「ぼくたちに翼があったころ」(タミ・シェム=トヴ:著 樋口範子:訳 岡本よしろう:画 福音館書店)、読了。
児童文学です。「どこいったん」同様、読書メーターで紹介されていたのを見かけて読んでみることにしました。
舞台は1930年代のポーランド・ワルシャワ、主人公は孤児のユダヤ系の少年・ヤネクです。育ての親である姉の元を離れ、孤児院で暮らすことになったヤネクの視点で物語は進みます。
当時画期的な運営を行っていた孤児院での暮らし、子どもたちに慕われる院長・コルチャック先生の面影、そして失敗を繰り返しながらも成長していくヤネクの姿が描かれています。
世間の冷たさ・厳しさの前に無力な悲しさ、愛する姉に対するわだかまり、しばしば状況に対処しきれず自分の思いを伝える言葉にも乏しいために出口を見つけられず頑なになっていく心。描写が細やかなだけに、ハラハラもし、時に読んでいていたたまれない感じさえしましたが、それでも読ませる文章には力があります。

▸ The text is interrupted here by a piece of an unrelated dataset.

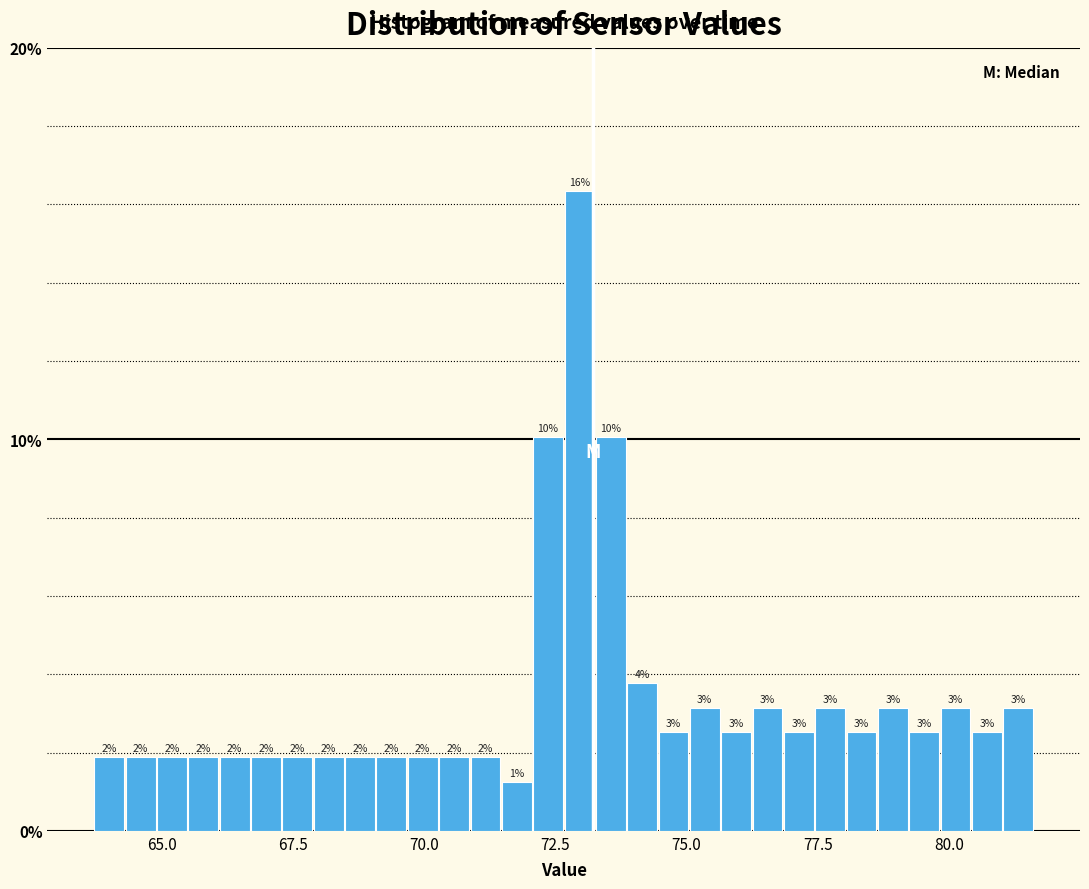

Read against the x-axis, roughly where is the centre of the tallest bar?

73.0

登場する子どもたちとはかけ離れた年齢になってしまった大人といたしましては、「ああ、そういえば、子どもってそうだったな」とすっかり忘れていた心のありようを思い出すことも。
それに歴史をそれなりに知っている大人なので、初めから彼らの先行きに暗雲が垂れ込めているのを意識しながら読まざる得なかったのですが、しかし辛い場面はあっても陰鬱なお話ではありません。暗い歴史の中にも光や希望があったことを伝えようとするお話です。

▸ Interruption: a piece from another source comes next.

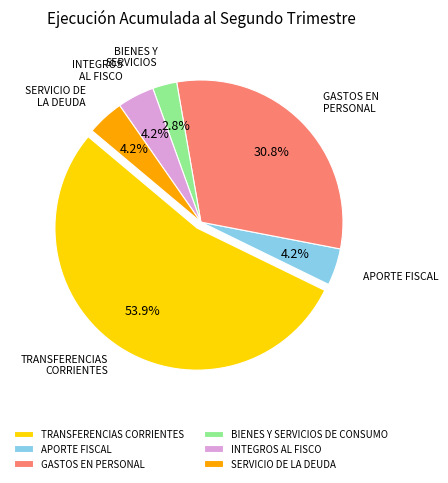

What portion of the pie excludes SERVICIO DE LA DEUDA?

95.8%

このお話自体は創作ですが、コルチャック先生(児童教育に尽力し、ナチス占領下のポーランドにあって解放される許可が出たにもかかわらず、それを拒否して子どもたちとともに強制収容所の露と消えたユダヤ系ポーランド人)と孤児院は実在しており、実際にこの孤児院出身で存命であった人物に取材もし、当時をできるだけ忠実に映した日常を描くことを願って書かれた作品だそうです。
良い本です。ヤネクと同じ年ごろに読めるとよかったな。